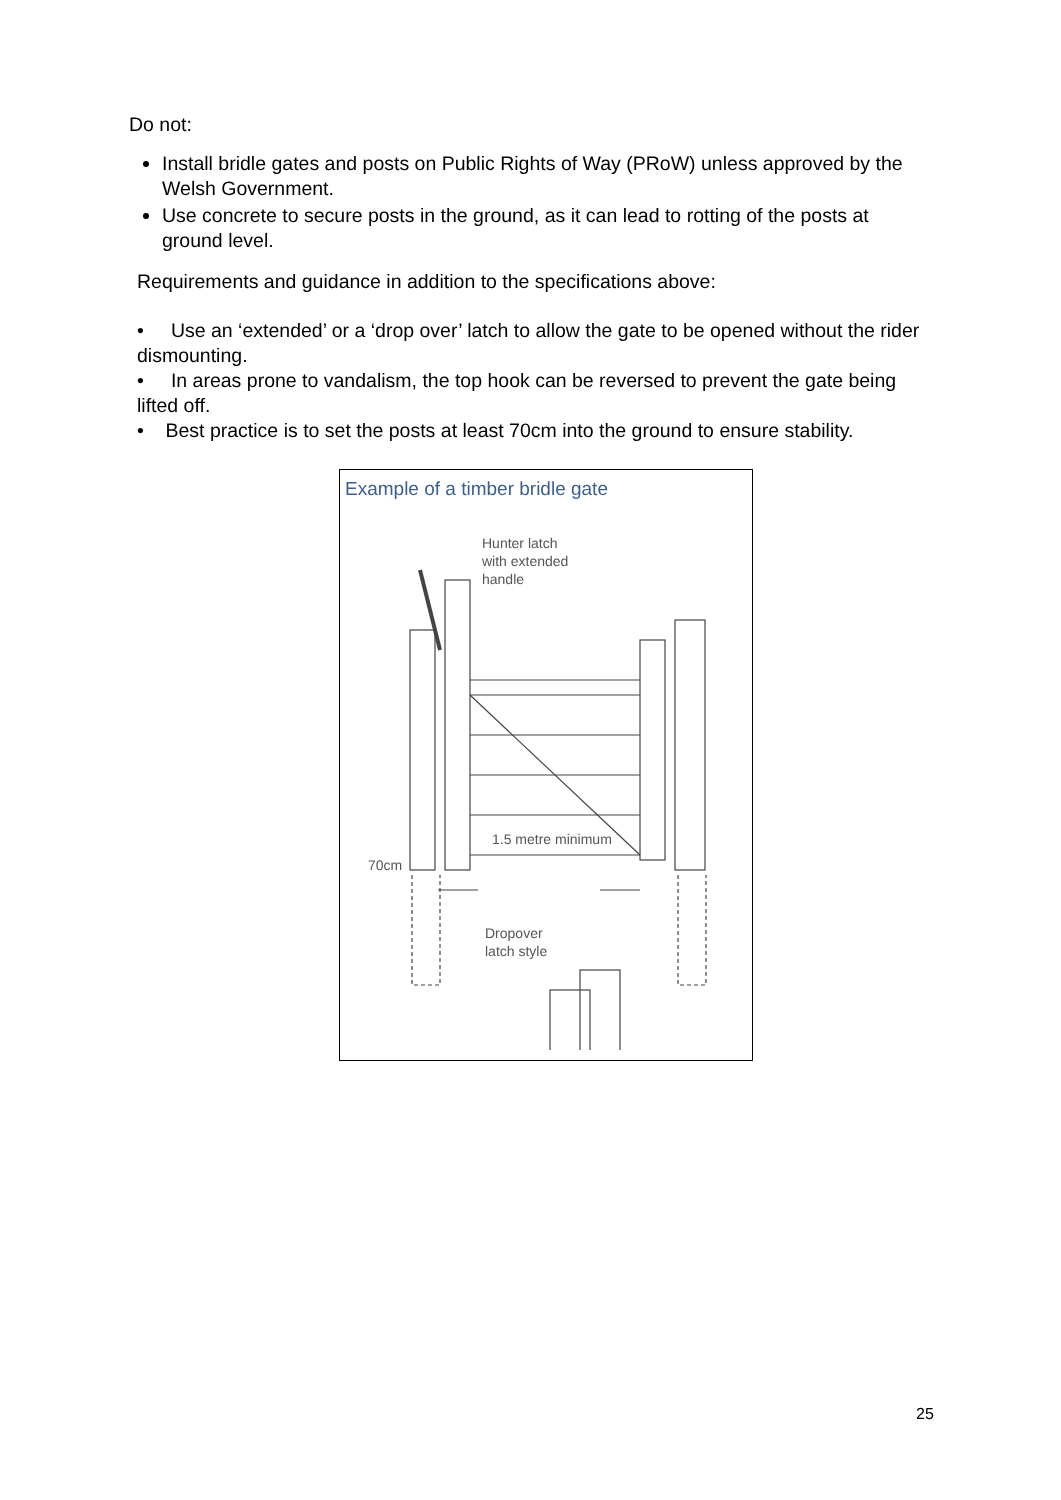Do not:
Install bridle gates and posts on Public Rights of Way (PRoW) unless approved by the Welsh Government.
Use concrete to secure posts in the ground, as it can lead to rotting of the posts at ground level.
Requirements and guidance in addition to the specifications above:
• Use an ‘extended’ or a ‘drop over’ latch to allow the gate to be opened without the rider dismounting.
• In areas prone to vandalism, the top hook can be reversed to prevent the gate being lifted off.
• Best practice is to set the posts at least 70cm into the ground to ensure stability.
Example of a timber bridle gate
Hunter latch
with extended
handle
1.5 metre minimum
70cm
Dropover
latch style
25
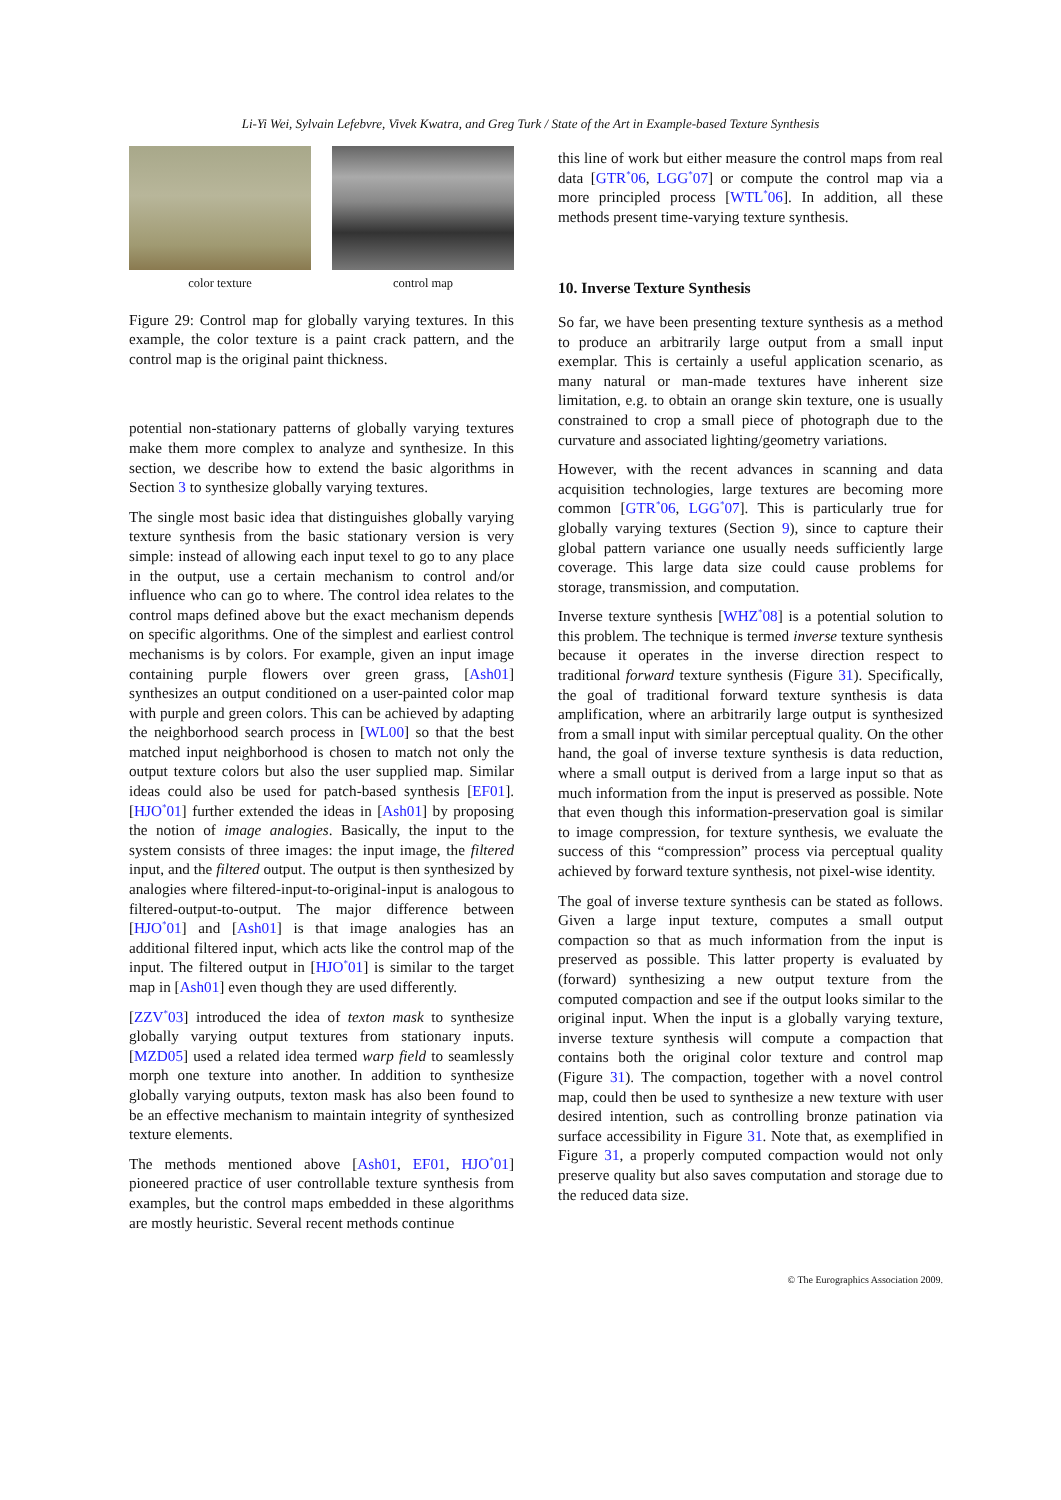Li-Yi Wei, Sylvain Lefebvre, Vivek Kwatra, and Greg Turk / State of the Art in Example-based Texture Synthesis
color texture control map
Figure 29: Control map for globally varying textures. In this example, the color texture is a paint crack pattern, and the control map is the original paint thickness.
potential non-stationary patterns of globally varying textures make them more complex to analyze and synthesize. In this section, we describe how to extend the basic algorithms in Section 3 to synthesize globally varying textures.
The single most basic idea that distinguishes globally varying texture synthesis from the basic stationary version is very simple: instead of allowing each input texel to go to any place in the output, use a certain mechanism to control and/or influence who can go to where. The control idea relates to the control maps defined above but the exact mechanism depends on specific algorithms. One of the simplest and earliest control mechanisms is by colors. For example, given an input image containing purple flowers over green grass, [Ash01] synthesizes an output conditioned on a user-painted color map with purple and green colors. This can be achieved by adapting the neighborhood search process in [WL00] so that the best matched input neighborhood is chosen to match not only the output texture colors but also the user supplied map. Similar ideas could also be used for patch-based synthesis [EF01]. [HJO<sup>*</sup>01] further extended the ideas in [Ash01] by proposing the notion of image analogies. Basically, the input to the system consists of three images: the input image, the filtered input, and the filtered output. The output is then synthesized by analogies where filtered-input-to-original-input is analogous to filtered-output-to-output. The major difference between [HJO<sup>*</sup>01] and [Ash01] is that image analogies has an additional filtered input, which acts like the control map of the input. The filtered output in [HJO<sup>*</sup>01] is similar to the target map in [Ash01] even though they are used differently.
[ZZV<sup>*</sup>03] introduced the idea of texton mask to synthesize globally varying output textures from stationary inputs. [MZD05] used a related idea termed warp field to seamlessly morph one texture into another. In addition to synthesize globally varying outputs, texton mask has also been found to be an effective mechanism to maintain integrity of synthesized texture elements.
The methods mentioned above [Ash01, EF01, HJO<sup>*</sup>01] pioneered practice of user controllable texture synthesis from examples, but the control maps embedded in these algorithms are mostly heuristic. Several recent methods continue
this line of work but either measure the control maps from real data [GTR<sup>*</sup>06, LGG<sup>*</sup>07] or compute the control map via a more principled process [WTL<sup>*</sup>06]. In addition, all these methods present time-varying texture synthesis.
10. Inverse Texture Synthesis
So far, we have been presenting texture synthesis as a method to produce an arbitrarily large output from a small input exemplar. This is certainly a useful application scenario, as many natural or man-made textures have inherent size limitation, e.g. to obtain an orange skin texture, one is usually constrained to crop a small piece of photograph due to the curvature and associated lighting/geometry variations.
However, with the recent advances in scanning and data acquisition technologies, large textures are becoming more common [GTR<sup>*</sup>06, LGG<sup>*</sup>07]. This is particularly true for globally varying textures (Section 9), since to capture their global pattern variance one usually needs sufficiently large coverage. This large data size could cause problems for storage, transmission, and computation.
Inverse texture synthesis [WHZ<sup>*</sup>08] is a potential solution to this problem. The technique is termed inverse texture synthesis because it operates in the inverse direction respect to traditional forward texture synthesis (Figure 31). Specifically, the goal of traditional forward texture synthesis is data amplification, where an arbitrarily large output is synthesized from a small input with similar perceptual quality. On the other hand, the goal of inverse texture synthesis is data reduction, where a small output is derived from a large input so that as much information from the input is preserved as possible. Note that even though this information-preservation goal is similar to image compression, for texture synthesis, we evaluate the success of this “compression” process via perceptual quality achieved by forward texture synthesis, not pixel-wise identity.
The goal of inverse texture synthesis can be stated as follows. Given a large input texture, computes a small output compaction so that as much information from the input is preserved as possible. This latter property is evaluated by (forward) synthesizing a new output texture from the computed compaction and see if the output looks similar to the original input. When the input is a globally varying texture, inverse texture synthesis will compute a compaction that contains both the original color texture and control map (Figure 31). The compaction, together with a novel control map, could then be used to synthesize a new texture with user desired intention, such as controlling bronze patination via surface accessibility in Figure 31. Note that, as exemplified in Figure 31, a properly computed compaction would not only preserve quality but also saves computation and storage due to the reduced data size.
© The Eurographics Association 2009.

◆ **What the task asks**
Which lines above carry the string "into"? Copy those lines.

◆ **Result for this task**
• Best practice is to set the posts at least 70cm into the ground to ensure stability.
[ZZV<sup>*</sup>03] introduced the idea of texton mask to synthesize globally varying output textures from stationary inputs. [MZD05] used a related idea termed warp field to seamlessly morph one texture into another. In addition to synthesize globally varying outputs, texton mask has also been found to be an effective mechanism to maintain integrity of synthesized texture elements.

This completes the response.